▶ WHAT YOU SHOULD DO: Consider the listing below. Extract exactly the lines from the line containing "staining of human" to the line containing "histopathology image of", both included.

▶ DATASET ENTRIES:
# # #

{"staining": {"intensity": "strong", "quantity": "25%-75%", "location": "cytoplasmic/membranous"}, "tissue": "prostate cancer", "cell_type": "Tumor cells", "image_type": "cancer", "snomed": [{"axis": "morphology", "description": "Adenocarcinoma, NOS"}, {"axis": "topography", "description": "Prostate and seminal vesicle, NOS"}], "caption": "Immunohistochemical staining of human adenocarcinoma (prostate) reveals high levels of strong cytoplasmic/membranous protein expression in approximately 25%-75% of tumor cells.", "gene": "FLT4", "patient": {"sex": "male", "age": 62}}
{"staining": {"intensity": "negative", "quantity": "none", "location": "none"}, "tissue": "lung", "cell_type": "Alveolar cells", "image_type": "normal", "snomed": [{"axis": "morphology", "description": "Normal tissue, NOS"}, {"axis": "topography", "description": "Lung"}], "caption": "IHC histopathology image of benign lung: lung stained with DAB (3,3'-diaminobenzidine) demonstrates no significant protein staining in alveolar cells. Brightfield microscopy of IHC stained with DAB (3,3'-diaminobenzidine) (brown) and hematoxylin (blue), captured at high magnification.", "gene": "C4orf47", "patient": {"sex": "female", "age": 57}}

# # #

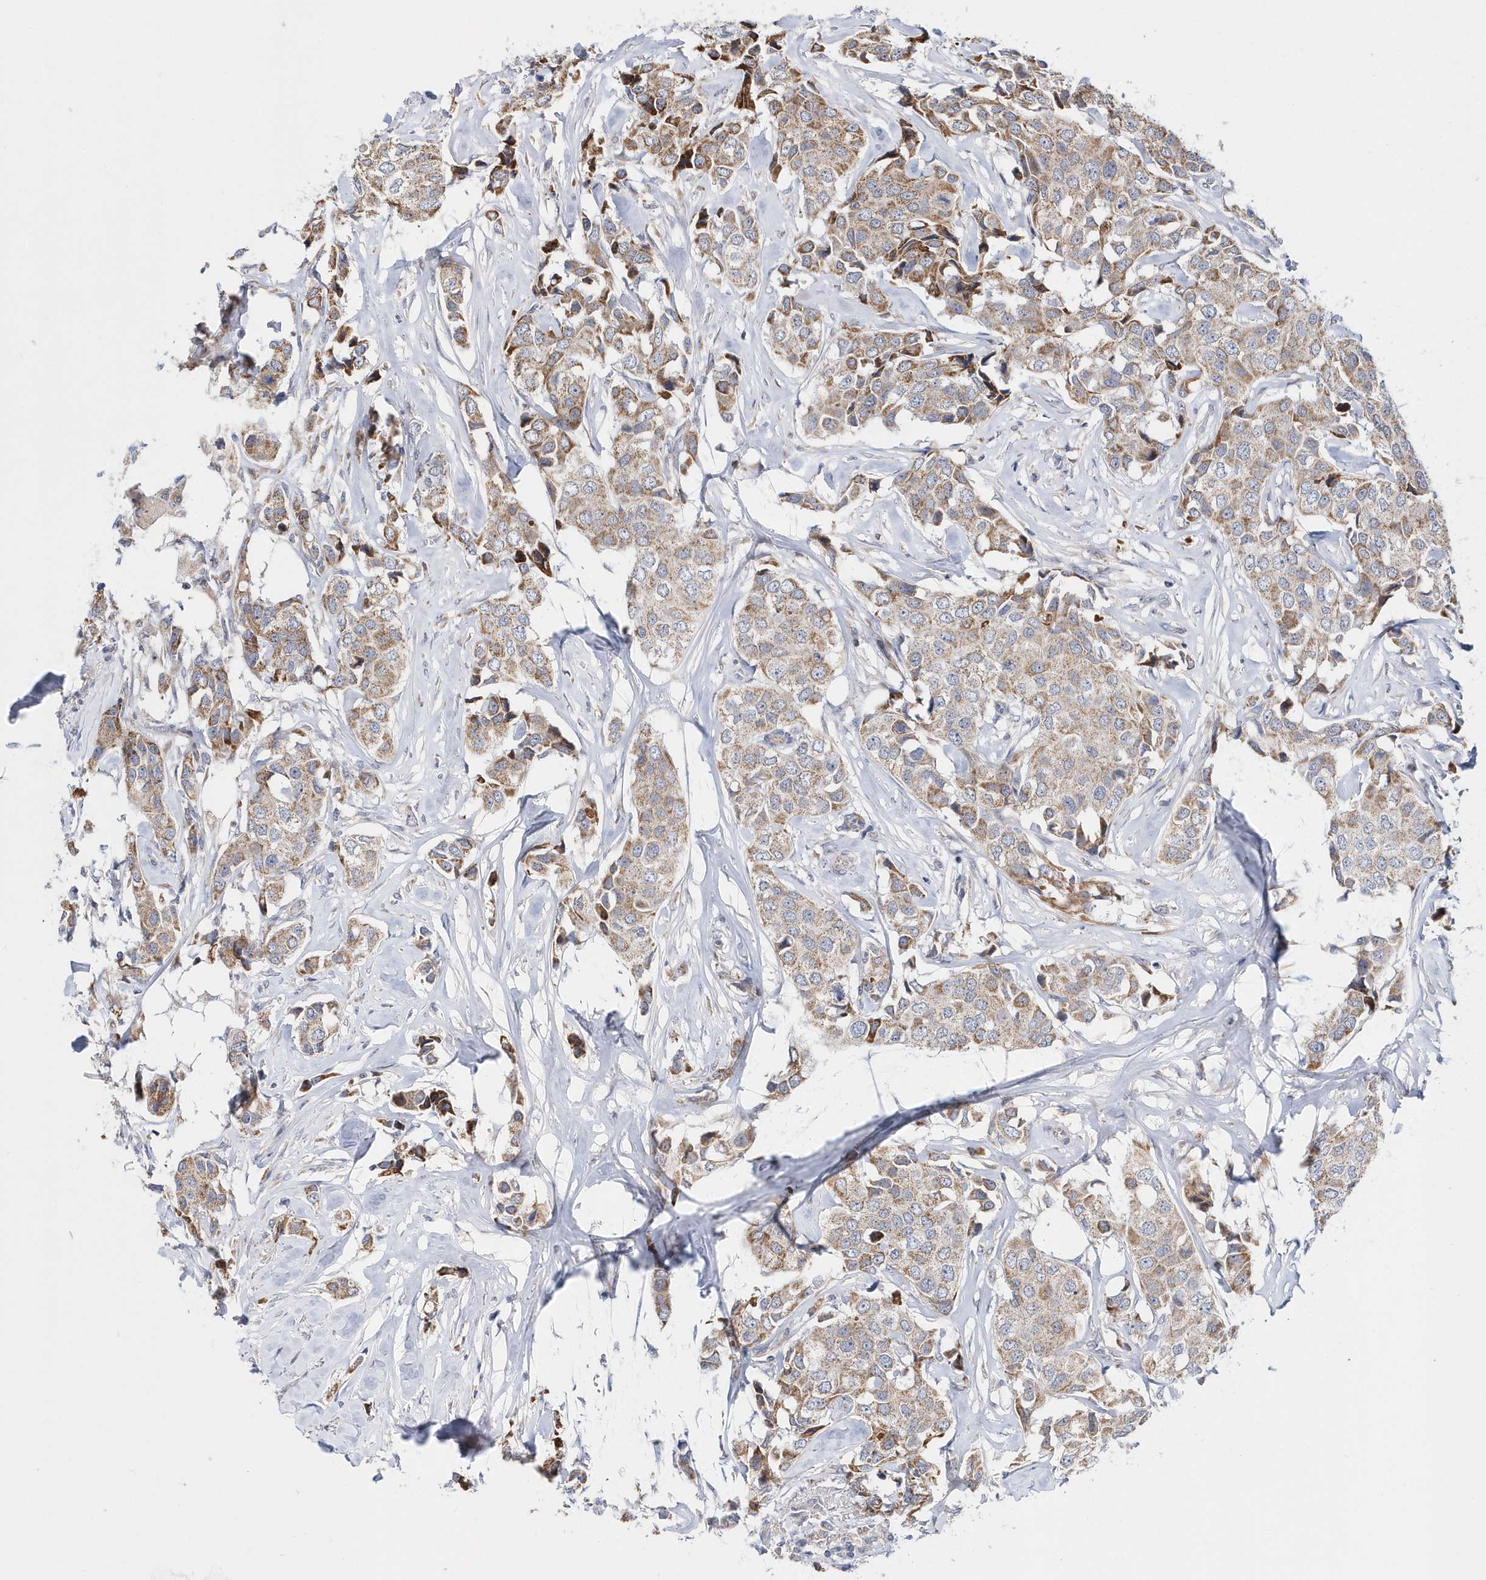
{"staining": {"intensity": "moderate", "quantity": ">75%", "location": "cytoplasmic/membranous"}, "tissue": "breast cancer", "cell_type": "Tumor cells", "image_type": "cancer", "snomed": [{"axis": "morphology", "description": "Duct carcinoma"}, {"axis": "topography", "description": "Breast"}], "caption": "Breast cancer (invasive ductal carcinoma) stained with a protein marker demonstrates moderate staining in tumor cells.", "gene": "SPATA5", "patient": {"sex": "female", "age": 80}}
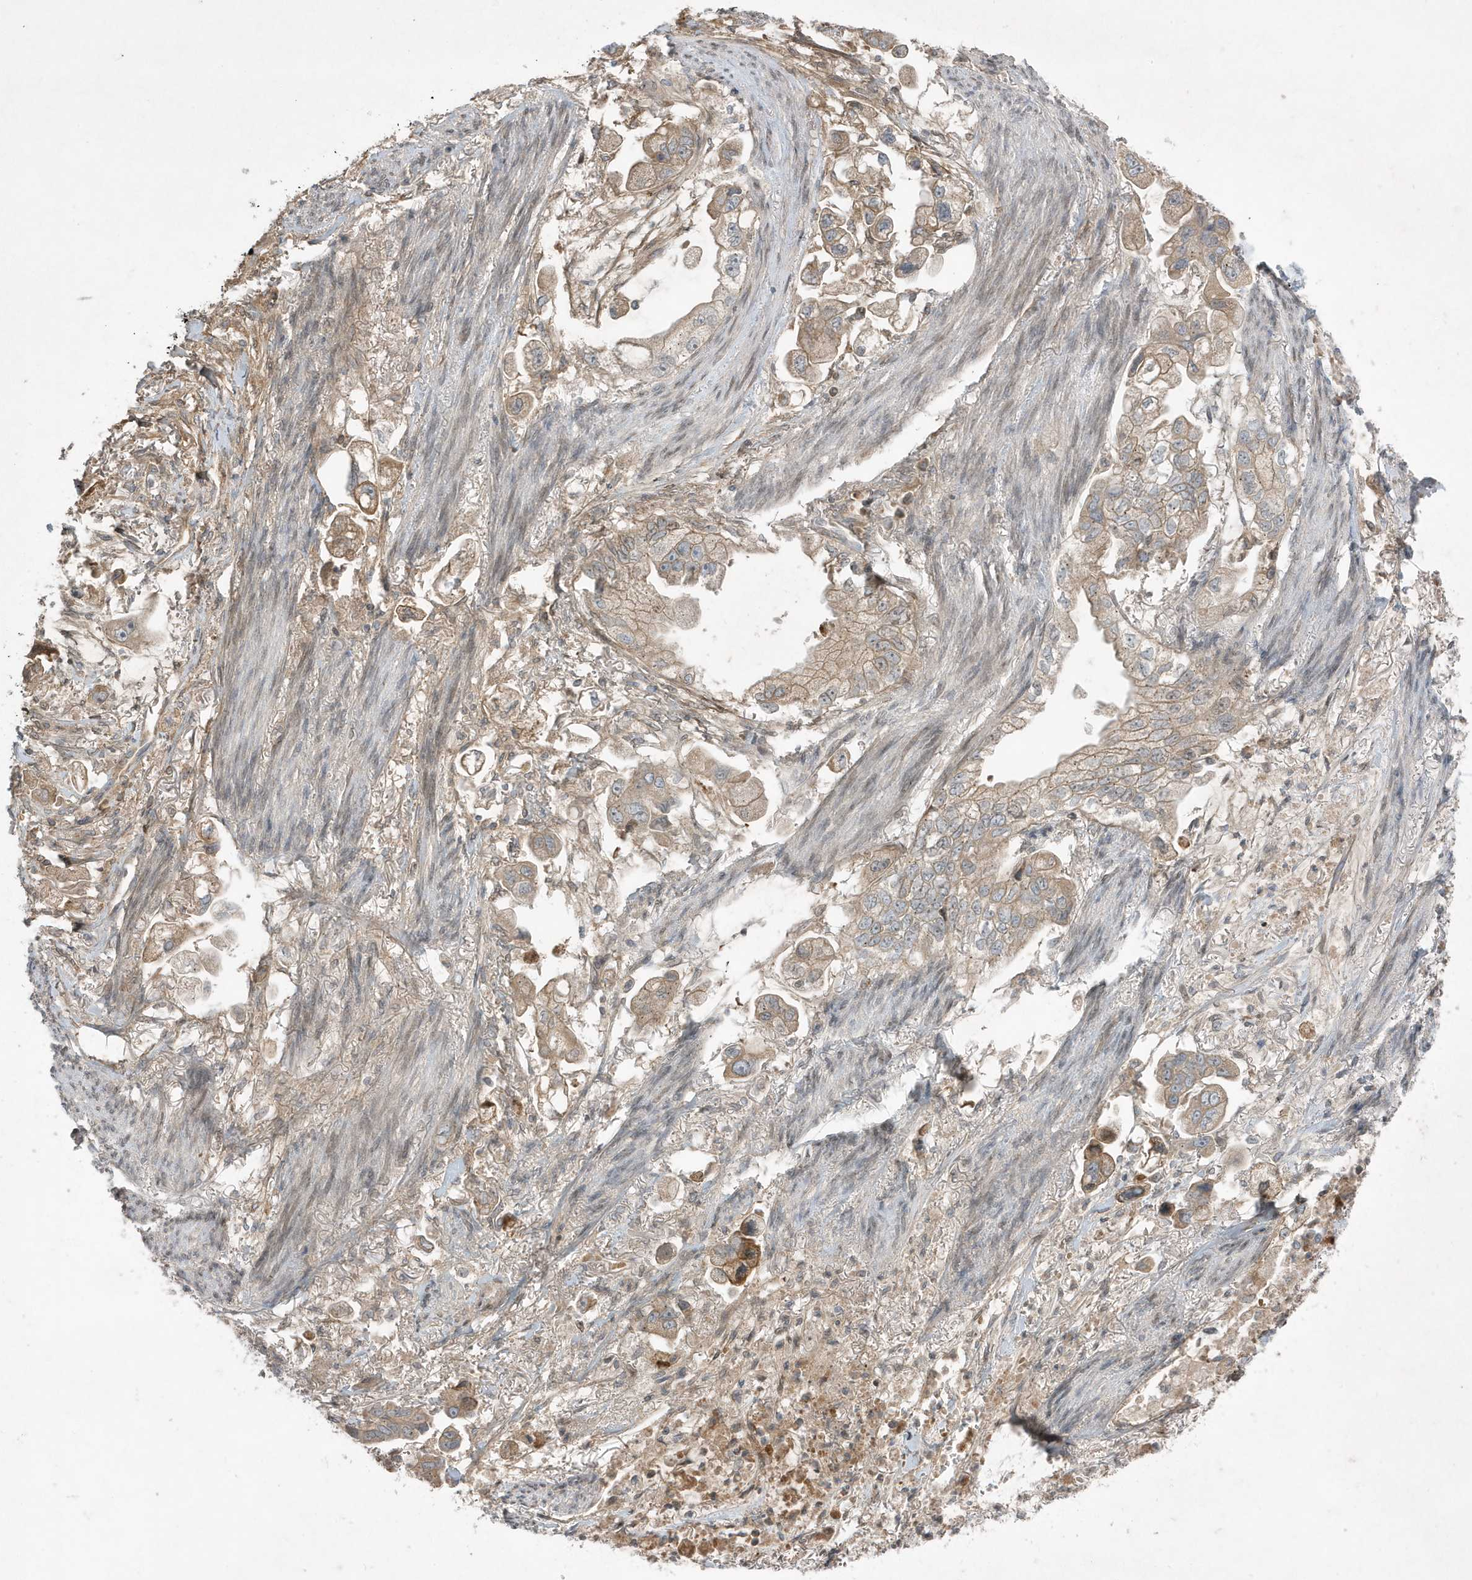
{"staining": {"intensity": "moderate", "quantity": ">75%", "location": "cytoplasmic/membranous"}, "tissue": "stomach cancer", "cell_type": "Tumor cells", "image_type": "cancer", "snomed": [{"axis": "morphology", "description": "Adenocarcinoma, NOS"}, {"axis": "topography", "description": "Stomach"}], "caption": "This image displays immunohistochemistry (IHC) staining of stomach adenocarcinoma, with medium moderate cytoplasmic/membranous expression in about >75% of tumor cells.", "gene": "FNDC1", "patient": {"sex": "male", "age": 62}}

# # #

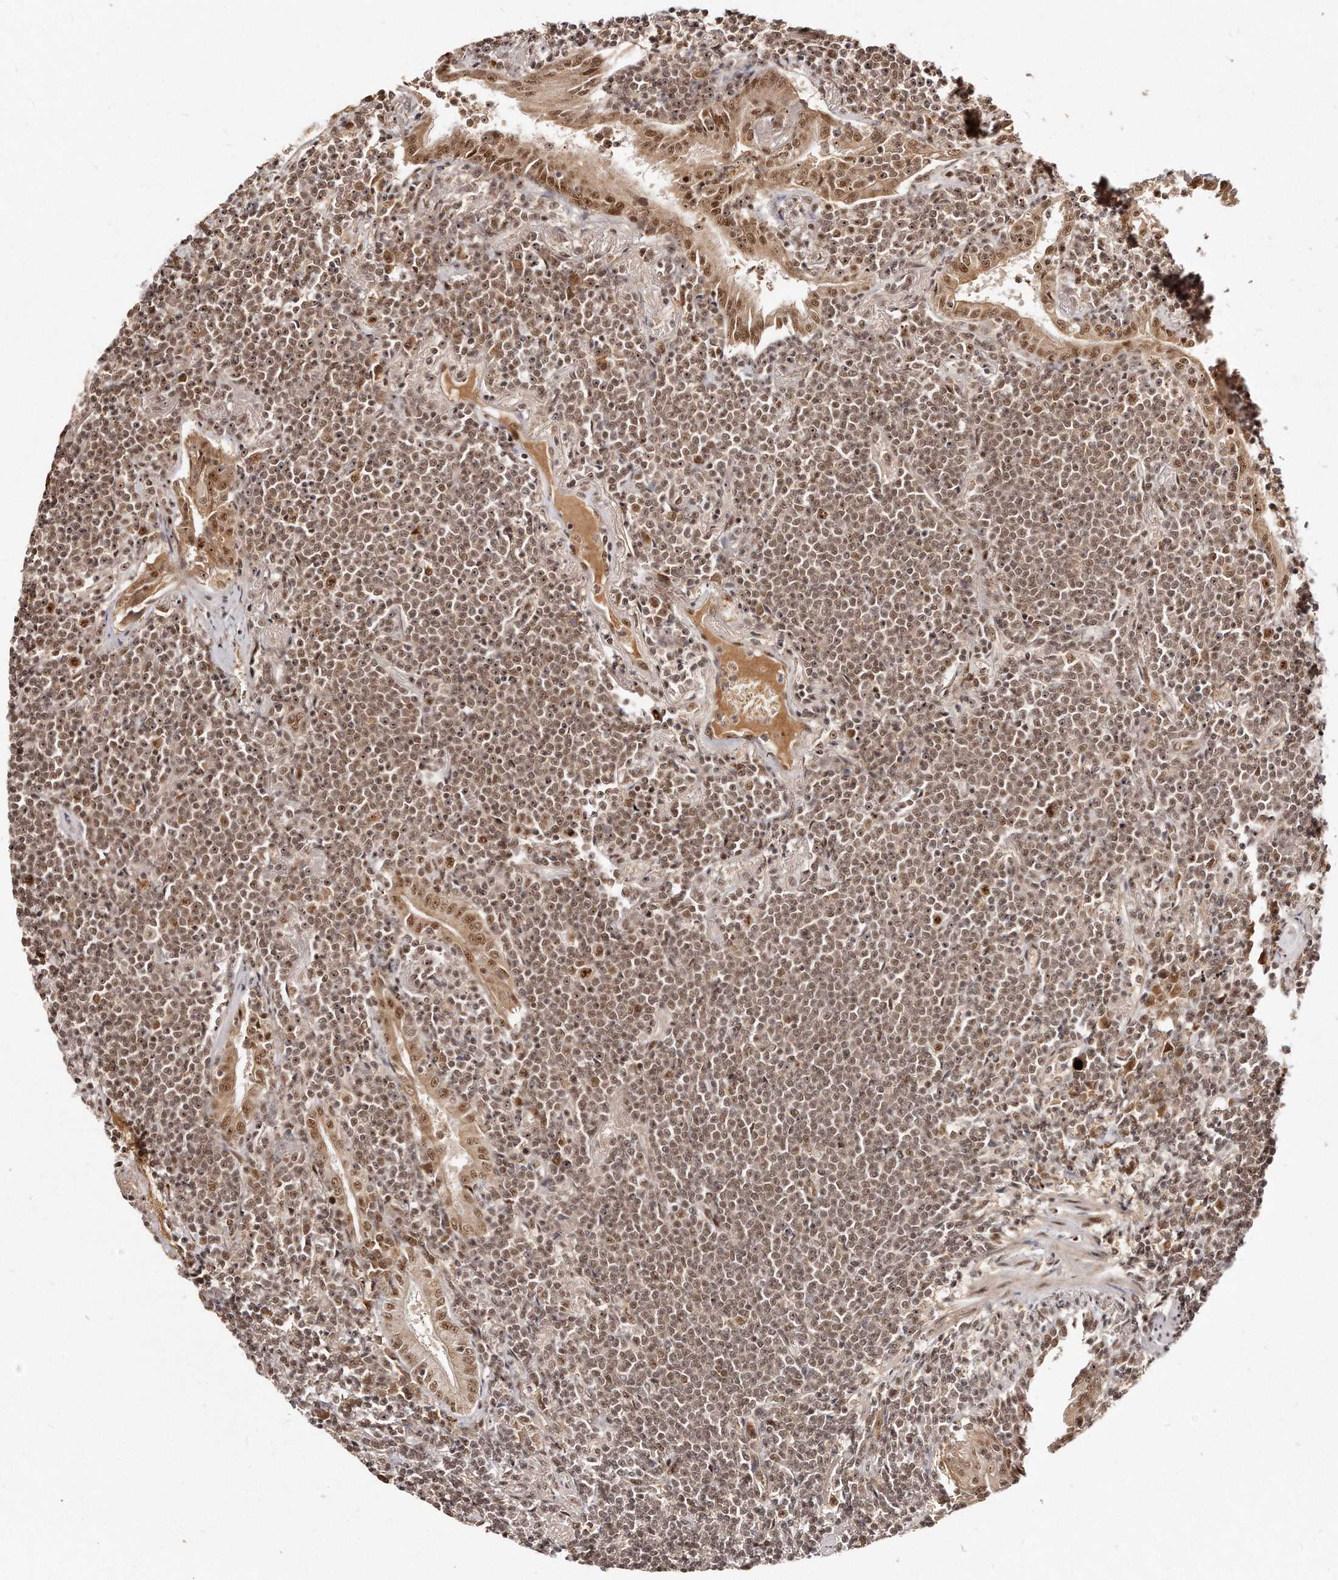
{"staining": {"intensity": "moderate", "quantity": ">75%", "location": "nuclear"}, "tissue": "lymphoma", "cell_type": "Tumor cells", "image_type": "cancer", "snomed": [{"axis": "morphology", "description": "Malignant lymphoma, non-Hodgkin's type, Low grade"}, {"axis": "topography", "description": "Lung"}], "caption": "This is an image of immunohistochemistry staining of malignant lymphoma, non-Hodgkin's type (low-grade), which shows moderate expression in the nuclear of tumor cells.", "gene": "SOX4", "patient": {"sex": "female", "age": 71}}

# # #

▶ EXPECTED ANSWER:
{"staining": {"intensity": "strong", "quantity": "25%-75%", "location": "cytoplasmic/membranous"}, "tissue": "prostate cancer", "cell_type": "Tumor cells", "image_type": "cancer", "snomed": [{"axis": "morphology", "description": "Adenocarcinoma, NOS"}, {"axis": "topography", "description": "Prostate and seminal vesicle, NOS"}], "caption": "Immunohistochemical staining of human adenocarcinoma (prostate) reveals high levels of strong cytoplasmic/membranous protein expression in approximately 25%-75% of tumor cells.", "gene": "FLT4", "patient": {"sex": "male", "age": 62}}
{"staining": {"intensity": "negative", "quantity": "none", "location": "none"}, "tissue": "lung", "cell_type": "Alveolar cells", "image_type": "normal", "snomed": [{"axis": "morphology", "description": "Normal tissue, NOS"}, {"axis": "topography", "description": "Lung"}], "caption": "IHC histopathology image of benign lung: lung stained with DAB (3,3'-diaminobenzidine) demonstrates no significant protein staining in alveolar cells. Brightfield microscopy of IHC stained with DAB (3,3'-diaminobenzidine) (brown) and hematoxylin (blue), captured at high magnification.", "gene": "C4orf47", "patient": {"sex": "female", "age": 57}}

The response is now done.